_Page excerpt_
_ _ _

I’m sure that I’ll have more thoughts on those topics, and how to communicate them effectively to students (or not) throughout the rest of the month. One of my greatest challenges is to convey a sense of relevance and integration, given that these are topics, at least in this global context, that are quite literally foreign to Bachelors social work students, who tend to be somewhat parochially focused. But the challenge that I’m facing this week, as I go through my notes for final course preparations, is how to cultivate a sense of shared destiny, common responsibility, interdependence, without crippling my students with a middle-class guilt that will choke out all meaningful praxis.
If you’ve ever traveled on a “Reality Tour”, so to speak, you know the paralysis of which I speak. When you first come back to the U.S., you have trouble eating (because you can’t stop thinking about all of the hunger you saw); you obsessively check labels on everything (thinking about the working conditions where it was produced); you interrupt your friends with morose commentary about the number of children who have died in the past hour of diarrheal disease.
Conscious, yes, which is arguably preferable to the oblivion in which many of us live much of the time, but not too conducive to the kind of real solidarity-building and righteous campaigning for social change that economic, social, and political realities demand. I’ve had many such experiences, and they are very much on my mind as I put together this class.

_ _ _

_Raw data_
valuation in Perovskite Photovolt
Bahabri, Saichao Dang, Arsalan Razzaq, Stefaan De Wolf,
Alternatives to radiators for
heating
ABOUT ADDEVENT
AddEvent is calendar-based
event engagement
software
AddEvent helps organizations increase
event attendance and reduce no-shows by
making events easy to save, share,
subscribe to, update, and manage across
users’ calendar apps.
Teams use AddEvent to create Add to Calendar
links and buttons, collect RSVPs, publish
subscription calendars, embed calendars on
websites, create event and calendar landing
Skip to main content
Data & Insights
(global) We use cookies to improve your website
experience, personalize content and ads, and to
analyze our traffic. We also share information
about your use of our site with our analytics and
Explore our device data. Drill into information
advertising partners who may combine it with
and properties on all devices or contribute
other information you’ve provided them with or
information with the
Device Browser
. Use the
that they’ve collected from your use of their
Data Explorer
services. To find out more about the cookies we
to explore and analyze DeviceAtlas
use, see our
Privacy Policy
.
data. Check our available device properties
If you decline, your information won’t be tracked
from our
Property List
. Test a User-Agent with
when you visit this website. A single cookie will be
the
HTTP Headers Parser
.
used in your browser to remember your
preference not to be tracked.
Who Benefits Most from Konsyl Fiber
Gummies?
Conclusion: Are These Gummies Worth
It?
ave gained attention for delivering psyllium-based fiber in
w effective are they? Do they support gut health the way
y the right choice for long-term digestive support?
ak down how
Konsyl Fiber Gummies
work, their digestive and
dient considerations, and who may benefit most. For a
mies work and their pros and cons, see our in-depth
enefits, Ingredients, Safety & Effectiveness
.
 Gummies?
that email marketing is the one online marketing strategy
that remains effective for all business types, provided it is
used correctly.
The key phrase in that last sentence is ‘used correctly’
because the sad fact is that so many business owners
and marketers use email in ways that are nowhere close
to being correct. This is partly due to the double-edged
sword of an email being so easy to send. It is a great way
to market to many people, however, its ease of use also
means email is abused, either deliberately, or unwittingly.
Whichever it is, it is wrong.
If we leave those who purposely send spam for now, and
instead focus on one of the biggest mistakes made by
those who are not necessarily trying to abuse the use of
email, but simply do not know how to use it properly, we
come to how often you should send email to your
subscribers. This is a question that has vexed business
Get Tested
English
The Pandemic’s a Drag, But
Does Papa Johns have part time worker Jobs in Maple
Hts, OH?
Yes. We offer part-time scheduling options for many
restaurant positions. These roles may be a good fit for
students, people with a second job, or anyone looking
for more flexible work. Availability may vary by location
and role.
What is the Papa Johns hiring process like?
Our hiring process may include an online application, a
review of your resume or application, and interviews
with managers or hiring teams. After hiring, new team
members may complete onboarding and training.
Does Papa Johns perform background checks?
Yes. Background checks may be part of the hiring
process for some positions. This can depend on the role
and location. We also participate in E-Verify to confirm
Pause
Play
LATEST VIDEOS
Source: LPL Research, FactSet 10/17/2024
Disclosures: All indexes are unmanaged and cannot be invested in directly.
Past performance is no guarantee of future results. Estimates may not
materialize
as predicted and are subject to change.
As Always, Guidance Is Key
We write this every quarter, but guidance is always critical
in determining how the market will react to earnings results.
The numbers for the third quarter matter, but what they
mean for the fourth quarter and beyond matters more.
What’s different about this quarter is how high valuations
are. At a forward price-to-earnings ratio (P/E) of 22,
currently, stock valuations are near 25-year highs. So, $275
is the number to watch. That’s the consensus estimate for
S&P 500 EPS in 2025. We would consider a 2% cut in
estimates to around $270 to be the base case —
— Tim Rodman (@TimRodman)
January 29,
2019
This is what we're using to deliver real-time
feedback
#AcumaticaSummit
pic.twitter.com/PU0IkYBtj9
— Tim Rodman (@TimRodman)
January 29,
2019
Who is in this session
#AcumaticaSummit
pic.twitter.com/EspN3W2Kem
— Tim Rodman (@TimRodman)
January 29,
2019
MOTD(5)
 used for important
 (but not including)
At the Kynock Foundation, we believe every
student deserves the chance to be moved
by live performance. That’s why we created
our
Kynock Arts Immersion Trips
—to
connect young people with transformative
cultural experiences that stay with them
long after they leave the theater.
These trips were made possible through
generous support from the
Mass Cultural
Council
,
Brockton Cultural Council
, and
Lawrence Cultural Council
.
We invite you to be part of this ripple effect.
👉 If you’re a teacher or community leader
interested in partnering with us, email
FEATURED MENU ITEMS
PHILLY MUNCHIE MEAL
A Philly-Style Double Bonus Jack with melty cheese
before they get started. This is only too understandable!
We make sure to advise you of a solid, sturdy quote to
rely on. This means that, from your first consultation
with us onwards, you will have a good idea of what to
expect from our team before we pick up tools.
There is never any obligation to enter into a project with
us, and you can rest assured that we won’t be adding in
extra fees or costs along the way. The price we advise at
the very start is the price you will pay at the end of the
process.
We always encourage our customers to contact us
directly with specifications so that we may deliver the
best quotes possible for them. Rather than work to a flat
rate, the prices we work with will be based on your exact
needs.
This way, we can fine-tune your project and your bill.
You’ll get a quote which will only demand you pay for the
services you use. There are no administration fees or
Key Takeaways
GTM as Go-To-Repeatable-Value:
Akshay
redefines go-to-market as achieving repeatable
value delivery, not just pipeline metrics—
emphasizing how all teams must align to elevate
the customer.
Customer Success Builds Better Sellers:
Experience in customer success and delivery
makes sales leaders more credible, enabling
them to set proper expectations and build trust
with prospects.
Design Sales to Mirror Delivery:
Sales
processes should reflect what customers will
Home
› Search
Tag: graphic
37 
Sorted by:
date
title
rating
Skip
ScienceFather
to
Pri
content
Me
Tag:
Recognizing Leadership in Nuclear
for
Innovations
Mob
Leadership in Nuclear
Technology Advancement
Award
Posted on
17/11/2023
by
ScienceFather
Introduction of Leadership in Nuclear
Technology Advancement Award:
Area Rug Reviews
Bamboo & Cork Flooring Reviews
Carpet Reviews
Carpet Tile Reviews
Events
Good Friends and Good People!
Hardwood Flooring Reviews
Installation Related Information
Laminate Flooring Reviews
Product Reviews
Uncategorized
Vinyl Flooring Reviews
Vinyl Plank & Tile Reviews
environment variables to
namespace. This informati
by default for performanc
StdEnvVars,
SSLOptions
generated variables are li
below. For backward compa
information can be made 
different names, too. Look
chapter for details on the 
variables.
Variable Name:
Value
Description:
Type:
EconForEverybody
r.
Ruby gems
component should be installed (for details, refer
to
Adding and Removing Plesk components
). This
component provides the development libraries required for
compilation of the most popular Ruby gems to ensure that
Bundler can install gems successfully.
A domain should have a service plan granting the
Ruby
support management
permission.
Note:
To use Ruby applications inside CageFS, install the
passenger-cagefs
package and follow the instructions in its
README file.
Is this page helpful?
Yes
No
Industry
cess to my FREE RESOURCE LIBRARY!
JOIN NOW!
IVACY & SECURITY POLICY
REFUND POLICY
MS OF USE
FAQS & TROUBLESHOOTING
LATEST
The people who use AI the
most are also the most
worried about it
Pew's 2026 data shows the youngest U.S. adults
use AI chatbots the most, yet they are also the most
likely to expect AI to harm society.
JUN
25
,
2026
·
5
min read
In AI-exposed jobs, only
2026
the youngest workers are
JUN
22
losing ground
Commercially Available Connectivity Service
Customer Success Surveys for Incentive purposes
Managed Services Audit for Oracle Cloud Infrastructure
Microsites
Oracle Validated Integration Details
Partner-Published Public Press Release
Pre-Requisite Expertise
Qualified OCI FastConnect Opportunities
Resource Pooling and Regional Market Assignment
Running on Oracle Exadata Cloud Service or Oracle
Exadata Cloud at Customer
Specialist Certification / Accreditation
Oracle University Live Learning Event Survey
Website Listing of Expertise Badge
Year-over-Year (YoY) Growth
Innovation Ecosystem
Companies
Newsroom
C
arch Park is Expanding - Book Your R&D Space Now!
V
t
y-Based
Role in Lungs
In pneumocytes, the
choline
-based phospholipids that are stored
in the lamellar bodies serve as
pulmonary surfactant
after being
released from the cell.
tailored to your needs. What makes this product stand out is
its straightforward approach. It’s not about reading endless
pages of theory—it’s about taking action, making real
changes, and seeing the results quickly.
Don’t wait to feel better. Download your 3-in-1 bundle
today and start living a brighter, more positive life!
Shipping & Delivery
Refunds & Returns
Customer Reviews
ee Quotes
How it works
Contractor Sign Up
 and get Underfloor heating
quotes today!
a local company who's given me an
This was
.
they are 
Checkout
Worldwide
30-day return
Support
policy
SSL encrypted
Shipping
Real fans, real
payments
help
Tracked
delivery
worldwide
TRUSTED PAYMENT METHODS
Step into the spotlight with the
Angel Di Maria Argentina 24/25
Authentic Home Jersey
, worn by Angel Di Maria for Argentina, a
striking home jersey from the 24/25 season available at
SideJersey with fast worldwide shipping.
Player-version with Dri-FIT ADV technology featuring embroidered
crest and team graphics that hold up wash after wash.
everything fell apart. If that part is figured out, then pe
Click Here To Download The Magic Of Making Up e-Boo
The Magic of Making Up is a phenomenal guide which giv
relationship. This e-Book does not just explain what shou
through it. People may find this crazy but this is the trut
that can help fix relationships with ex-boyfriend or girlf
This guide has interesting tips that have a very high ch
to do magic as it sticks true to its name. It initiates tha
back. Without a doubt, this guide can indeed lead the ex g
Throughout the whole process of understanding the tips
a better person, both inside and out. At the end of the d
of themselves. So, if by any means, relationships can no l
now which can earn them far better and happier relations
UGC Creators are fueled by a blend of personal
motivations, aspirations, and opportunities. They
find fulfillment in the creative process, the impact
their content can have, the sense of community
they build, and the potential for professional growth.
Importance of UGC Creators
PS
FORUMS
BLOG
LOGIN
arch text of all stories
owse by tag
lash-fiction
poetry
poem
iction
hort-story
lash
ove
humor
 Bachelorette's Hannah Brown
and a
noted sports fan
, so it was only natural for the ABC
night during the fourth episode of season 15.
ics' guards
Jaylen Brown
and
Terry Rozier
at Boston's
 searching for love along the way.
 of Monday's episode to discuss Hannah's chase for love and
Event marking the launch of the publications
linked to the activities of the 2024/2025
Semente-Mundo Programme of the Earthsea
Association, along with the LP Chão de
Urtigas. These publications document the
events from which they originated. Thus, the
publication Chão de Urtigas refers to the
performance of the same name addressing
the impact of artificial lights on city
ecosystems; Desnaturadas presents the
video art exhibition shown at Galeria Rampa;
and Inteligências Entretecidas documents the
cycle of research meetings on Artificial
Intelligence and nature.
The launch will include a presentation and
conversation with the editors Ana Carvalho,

_ _ _

_Work item 1_
From the passage on teaching social work students, list the things it says you do when you first come back to the U.S. after a "Reality Tour."
_Work item 2_
Rewrite the part of the passage on teaching social work students starting with "Conscious, yes, which" and going on through "together this class.", with "oblivion" changed to "ignorance".
_Work item 3_
Pick up the passage on teaching social work students where it stops, and keep writing.
The material plays no part in any of this.

_Answer box 1_
- Have trouble eating, because you can't stop thinking about all of the hunger you saw
- Obsessively check labels on everything, thinking about the working conditions where it was produced
- Interrupt your friends with morose commentary about the number of children who have died in the past hour of diarrheal disease

_Answer box 2_
Conscious, yes, which is arguably preferable to the ignorance in which many of us live much of the time, but not too conducive to the kind of real solidarity-building and righteous campaigning for social change that economic, social, and political realities demand. I’ve had many such experiences, and they are very much on my mind as I put together this class.

_Answer box 3_
How do I make the tragedies real without making victims out of the courageous people who live them? How do I highlight the complicity of the U.S., particularly our trade arrangements, without romanticizing nationalistic economic development? How do I steer students towards promising anti-poverty policy without minimizing the intractability of the desperation? How do I make it connect to their work without oversimplifying?
I don’t expect anyone to have the magic answers for me; I am hopeful that my students and I will hit upon some of them as we struggle through the material together, but it’s a quandary that I think anyone who endeavors to teach about poverty and need in a way that seeks to aid, not further exploit, those who are subjected to them, must face. And I’d welcome anyone’s thoughts about how to tackle it.